Julien Fournié, “Premières Chimères”
Entre le 30 juin et le 5 juillet se tenait la semaine de la Haute-Couture à Paris, saison Fall Winter 2013/2014. Comme à l’accoutumée, on pouvait admirer sur les podiums les taffetas, les satins, les tulles, les fourrures, les rubans de plumes, les broderies et pluie de perles de Lesage, les cristaux Swarovski, l’or, le noir … et beaucoup d’autres merveilles, attributs de la Haute-Couture. Dans la jeune génération, Yiqing Yin a su se démarquer grâce à ses étonnantes recherches expérimentales autour du corps féminin et de la matière. Le résultat est spectaculaire mais aussi d’une extrême délicatesse. Sur le thème de l’univers marin, elle dévoile comme des chercheurs dévoileraient des trouvailles sous-marines et autres étrangetés enfouies, des matières habituellement cachées : ouate, gaze, tissus déchirés, mousse … Dans un autre genre, le couturier libanais Elie Saab a proposé un défilé sur le thème de la cérémonie royale. Dans un écrin couleur rubis, les robes se transforment en joyaux précieux et brillants, les fourreaux scintillent et le silence s’impose. On rentre alors dans une danse folle de paillettes, pierres, cristaux, sequins et strass. Cette collection hiver 2013/2014 nous donne une grande leçon de somptuosité.
Un défilé a fait particulièrement couler l’encre, et pour cause l’inégalable travail du créateur Julien Fournié. Membre invité de la Haute-Couture parisienne, le jeune couturier a fait ses armes auprès de grandes marques telles que Jean-Paul Gaultier, Dior ou Céline, avant de créer sa propre maison en 2009. Depuis, il se distingue grâce à son travail toujours innovant, poétique et sensible. Il avait déjà marqué les esprits avec la collection “Premier Hiver”, traitant des violences faites aux femmes, avec des formes très anatomiques et un maquillage d’ombre. Lors de la semaine de la Haute-Couture, le couturier a présenté sa dernière collection “Premières Chimères“, inspirée par les silhouettes élancées de Modigliani et une palette signée Klimt.
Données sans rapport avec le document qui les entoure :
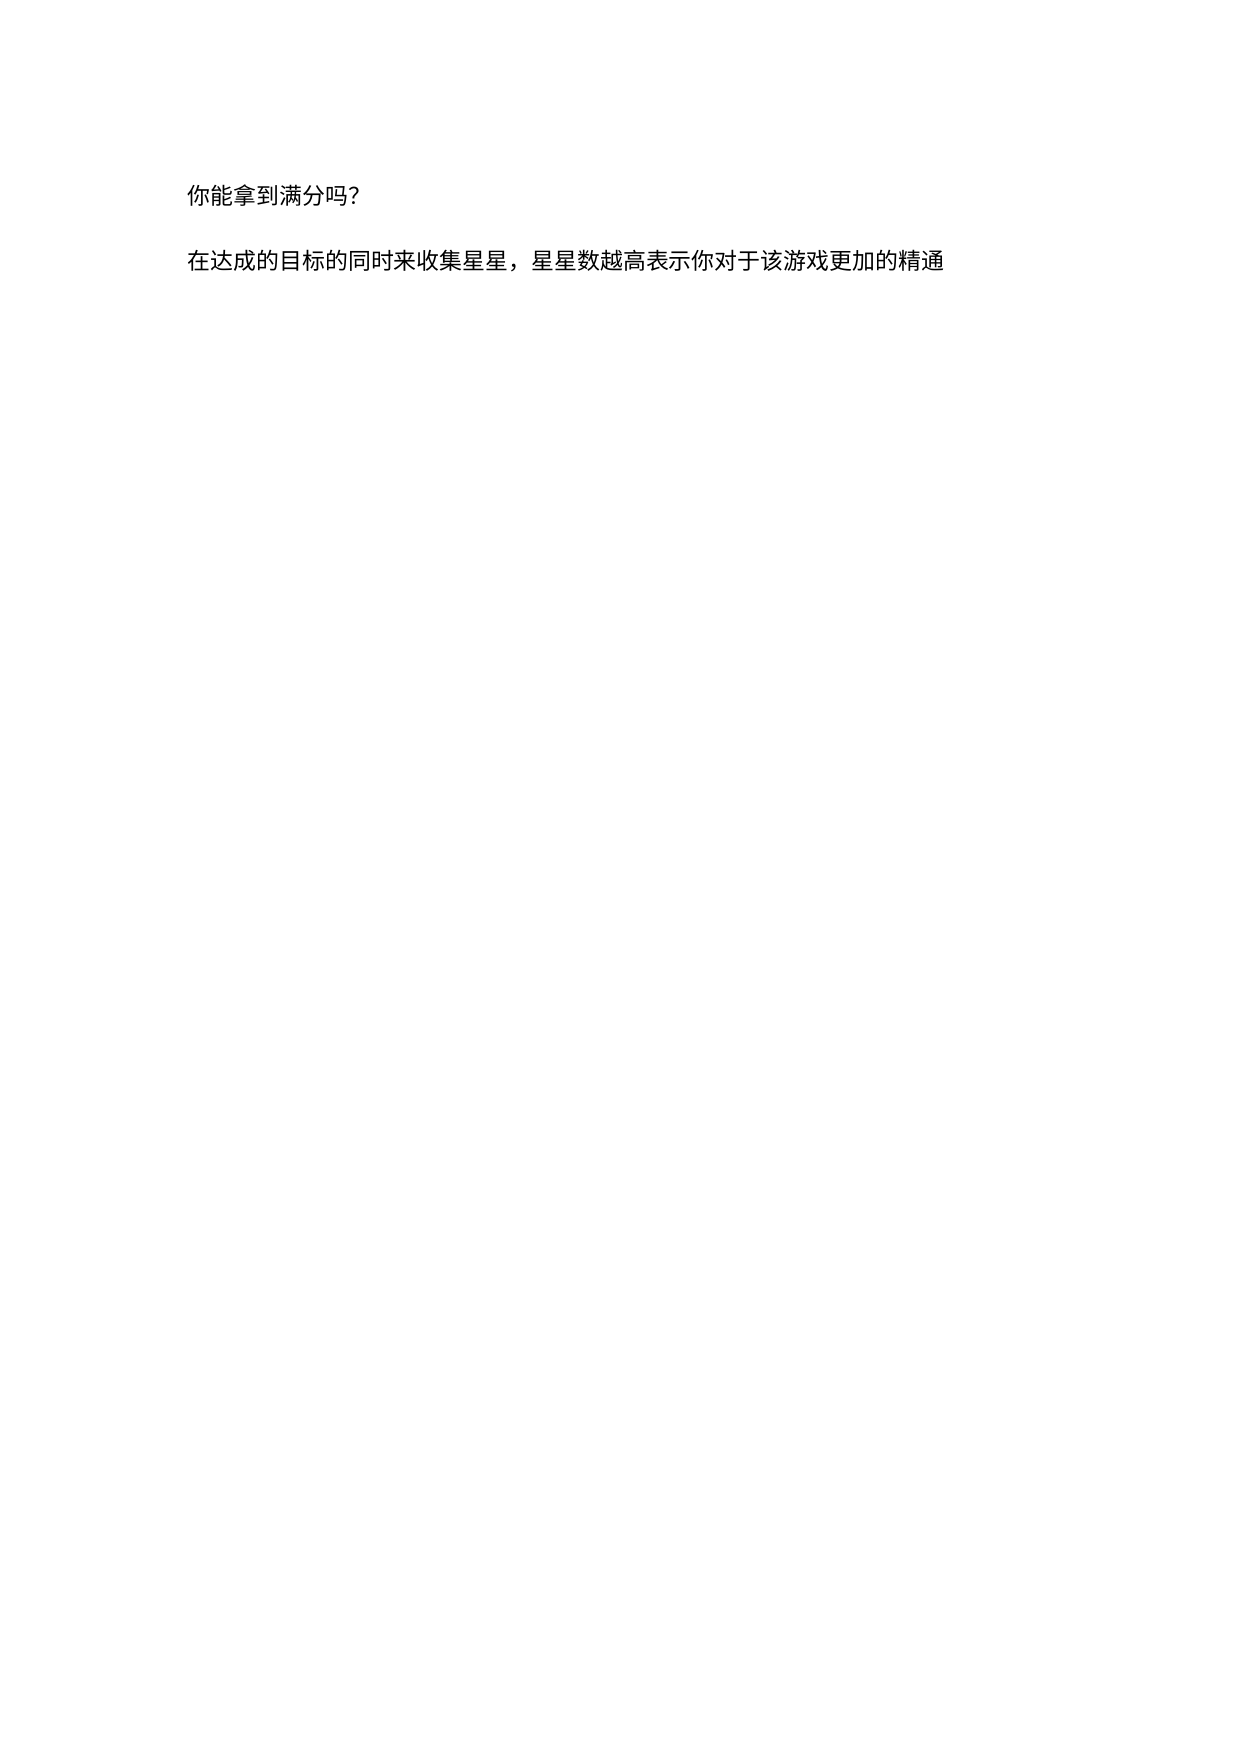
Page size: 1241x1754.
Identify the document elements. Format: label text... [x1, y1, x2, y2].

text 你能拿到满分吗？ [187, 162, 1053, 227]
text 在达成的目标的同时来收集星星，星星数越高表示你对于该游戏更加的精通 [187, 227, 1053, 292]
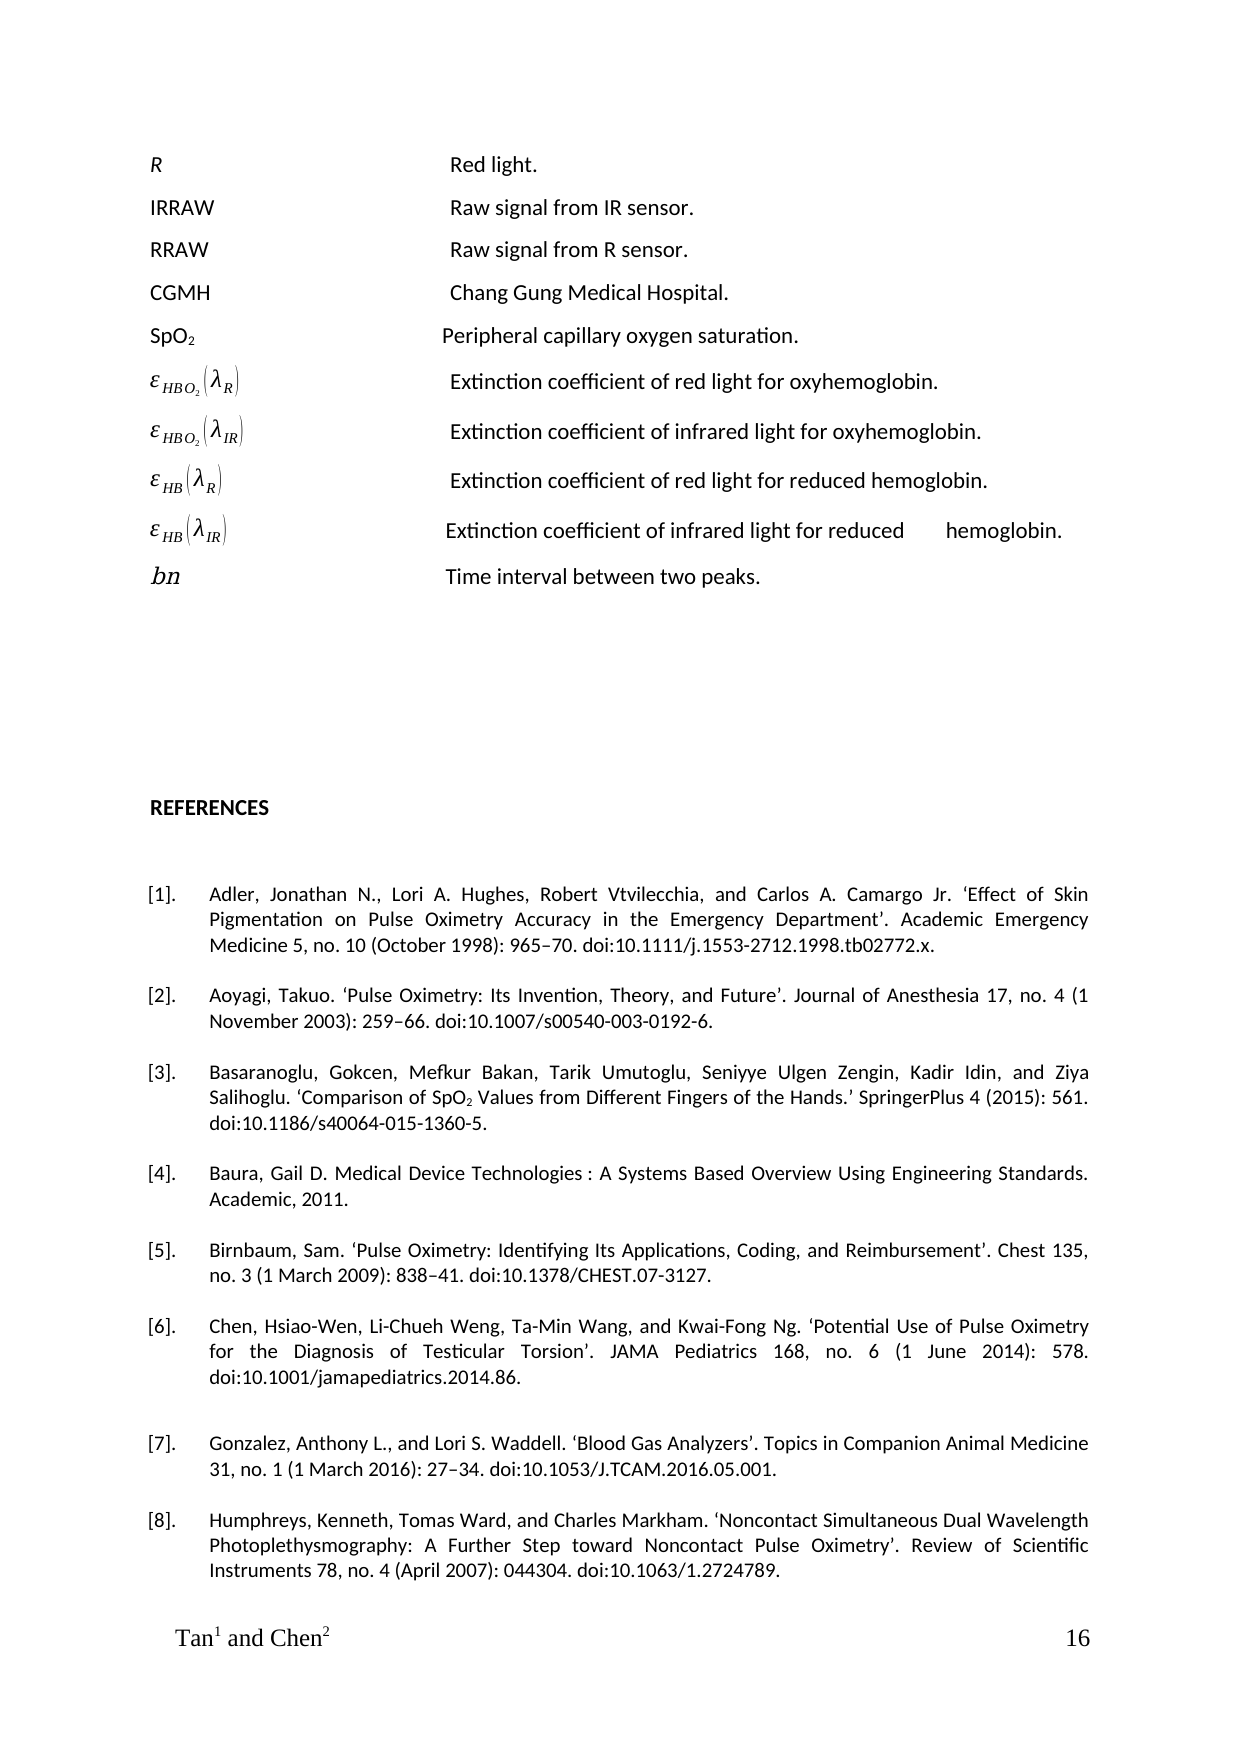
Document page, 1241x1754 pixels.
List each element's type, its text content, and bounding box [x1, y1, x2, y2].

text CGMH Chang Gung Medical Hospital. [150, 278, 1090, 306]
text Extinction coefficient of infrared light for oxyhemoglobin. [150, 413, 1090, 449]
text REFERENCES [150, 793, 1090, 821]
text RRAW Raw signal from R sensor. [150, 235, 1090, 263]
list Birnbaum, Sam. ‘Pulse Oximetry: Identifying Its Applications, Coding, and Reimbursement’. Chest 135, no. 3 (1 March 2009): 838–41. doi:10.1378/CHEST.07-3127. [148, 1237, 1090, 1288]
text SpO2 Peripheral capillary oxygen saturation. [150, 321, 1090, 349]
list Baura, Gail D. Medical Device Technologies : A Systems Based Overview Using Engineering Standards. Academic, 2011. [148, 1161, 1090, 1211]
text Extinction coefficient of red light for oxyhemoglobin. [150, 363, 1090, 399]
text bn Time interval between two peaks. [150, 562, 1090, 591]
text IRRAW Raw signal from IR sensor. [150, 193, 1090, 221]
list Adler, Jonathan N., Lori A. Hughes, Robert Vtvilecchia, and Carlos A. Camargo Jr. ‘Effect of Skin Pigmentation on Pulse Oximetry Accuracy in the Emergency Department’. Academic Emergency Medicine 5, no. 10 (October 1998): 965–70. doi:10.1111/j.1553-2712.1998.tb02772.x. [148, 881, 1090, 957]
list Basaranoglu, Gokcen, Mefkur Bakan, Tarik Umutoglu, Seniyye Ulgen Zengin, Kadir Idin, and Ziya Salihoglu. ‘Comparison of SpO2 Values from Different Fingers of the Hands.’ SpringerPlus 4 (2015): 561. doi:10.1186/s40064-015-1360-5. [148, 1059, 1090, 1135]
list Gonzalez, Anthony L., and Lori S. Waddell. ‘Blood Gas Analyzers’. Topics in Companion Animal Medicine 31, no. 1 (1 March 2016): 27–34. doi:10.1053/J.TCAM.2016.05.001. [148, 1431, 1090, 1481]
text R Red light. [150, 150, 1090, 178]
list Chen, Hsiao-Wen, Li-Chueh Weng, Ta-Min Wang, and Kwai-Fong Ng. ‘Potential Use of Pulse Oximetry for the Diagnosis of Testicular Torsion’. JAMA Pediatrics 168, no. 6 (1 June 2014): 578. doi:10.1001/jamapediatrics.2014.86. [148, 1313, 1090, 1389]
text Extinction coefficient of red light for reduced hemoglobin. [150, 463, 1090, 498]
text Extinction coefficient of infrared light for reduced hemoglobin. [150, 513, 1090, 547]
list Humphreys, Kenneth, Tomas Ward, and Charles Markham. ‘Noncontact Simultaneous Dual Wavelength Photoplethysmography: A Further Step toward Noncontact Pulse Oximetry’. Review of Scientific Instruments 78, no. 4 (April 2007): 044304. doi:10.1063/1.2724789. [148, 1507, 1090, 1583]
list Aoyagi, Takuo. ‘Pulse Oximetry: Its Invention, Theory, and Future’. Journal of Anesthesia 17, no. 4 (1 November 2003): 259–66. doi:10.1007/s00540-003-0192-6. [148, 983, 1090, 1033]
Dans une démarche lente, des corps hybrides, entre animalité et extrême féminité, nous plongent dans un univers fantastique mais toujours moderne. Dans des teintes chocolat, bronze, ou encore ivoire, les robes subliment le corps en serrant les tailles et en allongeant les cous. Un univers étrange soutenu par une coiffure et un maquillage très graphiques, où les cils deviennent des tubes d’or. Au-delà de la justesse du panel de couleurs et de la contemporanéité des silhouettes, le styliste propose des matières et des systèmes innovants, des associations subtiles, caractéristiques de son travail. Les taffetas de soie rencontrent le vison ou le renard, les paillettes noires deviennent or lorsqu’on les caresse, les broderies sont des fleurs dégoulinantes et des circuits électroniques. Le travail sur cette collection fait presque écho aux pièces riches d’antiquaires, entre marqueterie et enluminure, et à l’art japonais par ses robes kimono et origami. Lorsqu’on demande au couturier comment est la femme Julien Fournié, il répond qu’elle est vulnérable, et c’est ce qui fait sa force. Cette particularité décrit justement la finesse et l’intelligence des collections signées JF. Être faible ou vulnérable aujourd’hui est un luxe, à l’heure où réussite et force sont les maîtres mots de notre société.